■ CONSIGNE 1 ■
Reproduisez à l'identique le passage de l'éditorial sur le mois d'Adar allant de « Alors que nous » jusqu'à « qui s’y oppose. ».
#### TEXTE SOURCE ####
Samedi, 14 mars 2015

  • Vayakhel - Pekoudeï
Editorial

 Continuer sur la route d’Adar

La fête de Pourim est passée puis le lendemain, où la célébration continue à Jérusalem, puis le Chabbat qui a apporté sa lumière et sa gloire si particulières et si sensibles. Et voici que le mois d’Adar poursuit sa route. Chacun, sans doute, commence déjà à penser aux préparatifs nécessaires au prochain grand rendez-vous du calendrier : la fête de Pessa’h, qui fait résonner à nos oreilles, dès à présent, la musique de la liberté. Cependant, c’est toujours du mois d’Adar qu’il s’agit. Décidément, entêté et enthousiaste à la fois, il avance sur le chemin qui lui appartient en propre, ce chemin à nul autre pareil, celui de la joie sans limites. Mais, peut-on se dire dans les termes du Talmud, «nous sommes toujours les serviteurs d’Assuérus.» La fête s’est achevée, le miracle s’est produit et nous avons été délivrés de nos ennemis. Cependant, le monde paraît être resté le même. Après tout cela, rien n’aurait donc changé ? Le mois d’Adar ne suivrait-il qu’une voie vaine, un sentier d’apparence, sans prise sur la réalité ? La situation générale n’encline-t-elle pas à des sentiments pour le moins mitigés ? On peut parfois oublier ce qu’elle est mais ne se rappelle-t-elle pas avec force à notre attention dès que celle-ci cesse d’être mobilisée ?

Il faut alors se souvenir du mot de nos Sages, abondamment cité, « quand entre le mois d’Adar, on multiplie la joie. » Certes, cette joie-là est liée à Pourim mais il faut relever que la phrase ne le souligne pas. Ainsi, les Sages indiquent que l’allégresse est une donnée de base du mois en cours, que c’est l’ensemble d’Adar qui en est porteur et non quelques jours privilégiés en son sein. Plus encore, c’est à partir du début du mois que la joie doit augmenter en toutes circonstances, c’est dire que cette croissance doit être continue jusqu’à ce qu’il s’achève. En d’autres termes, la joie ne s’est pas arrêtée avec Pourim, elle a poursuivi son ascension et elle continue de croître jour après jour. N’y a-t-il donc pas une limite à ce que l’homme peut ressentir et vivre dans ce domaine ? Justement non. C’est là une des caractéristiques de cette émotion si précieuse : elle ne connaît de limites que celles que l’homme souhaite lui imposer.

Alors que nous nous trouvons en cette fin d’Adar, notre joie doit chaque jour grandir. Elle est une manière de dire notre confiance en D.ieu. Elle est aussi une clé pour la victoire finale du Bien sur tout ce qui s’y oppose.
#### DONNÉES À TRAITER ####
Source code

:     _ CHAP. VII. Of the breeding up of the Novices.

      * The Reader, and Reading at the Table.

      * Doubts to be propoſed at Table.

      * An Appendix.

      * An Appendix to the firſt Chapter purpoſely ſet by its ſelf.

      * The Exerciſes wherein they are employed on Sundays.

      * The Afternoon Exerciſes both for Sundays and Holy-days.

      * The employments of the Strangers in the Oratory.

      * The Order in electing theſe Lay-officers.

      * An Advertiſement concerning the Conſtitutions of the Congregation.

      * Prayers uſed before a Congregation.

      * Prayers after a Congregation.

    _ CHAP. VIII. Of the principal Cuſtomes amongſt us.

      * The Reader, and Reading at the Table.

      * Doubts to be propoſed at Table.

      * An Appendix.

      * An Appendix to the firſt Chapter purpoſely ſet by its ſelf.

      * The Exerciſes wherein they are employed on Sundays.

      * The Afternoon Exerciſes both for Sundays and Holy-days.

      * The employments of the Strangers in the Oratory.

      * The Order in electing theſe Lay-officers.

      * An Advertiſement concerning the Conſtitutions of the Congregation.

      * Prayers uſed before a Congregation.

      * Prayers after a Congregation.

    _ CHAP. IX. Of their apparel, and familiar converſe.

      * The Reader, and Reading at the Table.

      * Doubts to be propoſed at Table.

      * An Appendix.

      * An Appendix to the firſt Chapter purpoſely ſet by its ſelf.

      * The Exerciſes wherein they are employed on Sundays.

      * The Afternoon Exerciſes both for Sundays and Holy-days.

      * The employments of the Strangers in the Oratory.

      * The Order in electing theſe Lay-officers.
####
■ CONSIGNE 2 ■
Présentez sous forme de tableau Markdown le passage du listing qui va de la ligne contenant « and familiar converſe. » jusqu'à la fin du listing, en omettant les lignes vides. Utilisez deux colonnes : « N° » pour le numéro de rang et « Ligne » pour le texte de chaque ligne.

■ RÉSULTAT ATTENDU 1 ■
Alors que nous nous trouvons en cette fin d’Adar, notre joie doit chaque jour grandir. Elle est une manière de dire notre confiance en D.ieu. Elle est aussi une clé pour la victoire finale du Bien sur tout ce qui s’y oppose.

■ RÉSULTAT ATTENDU 2 ■
| N° | Ligne |
|---|---|
| 1 |     _ CHAP. IX. Of their apparel, and familiar converſe. |
| 2 |       * The Reader, and Reading at the Table. |
| 3 |       * Doubts to be propoſed at Table. |
| 4 |       * An Appendix. |
| 5 |       * An Appendix to the firſt Chapter purpoſely ſet by its ſelf. |
| 6 |       * The Exerciſes wherein they are employed on Sundays. |
| 7 |       * The Afternoon Exerciſes both for Sundays and Holy-days. |
| 8 |       * The employments of the Strangers in the Oratory. |
| 9 |       * The Order in electing theſe Lay-officers. |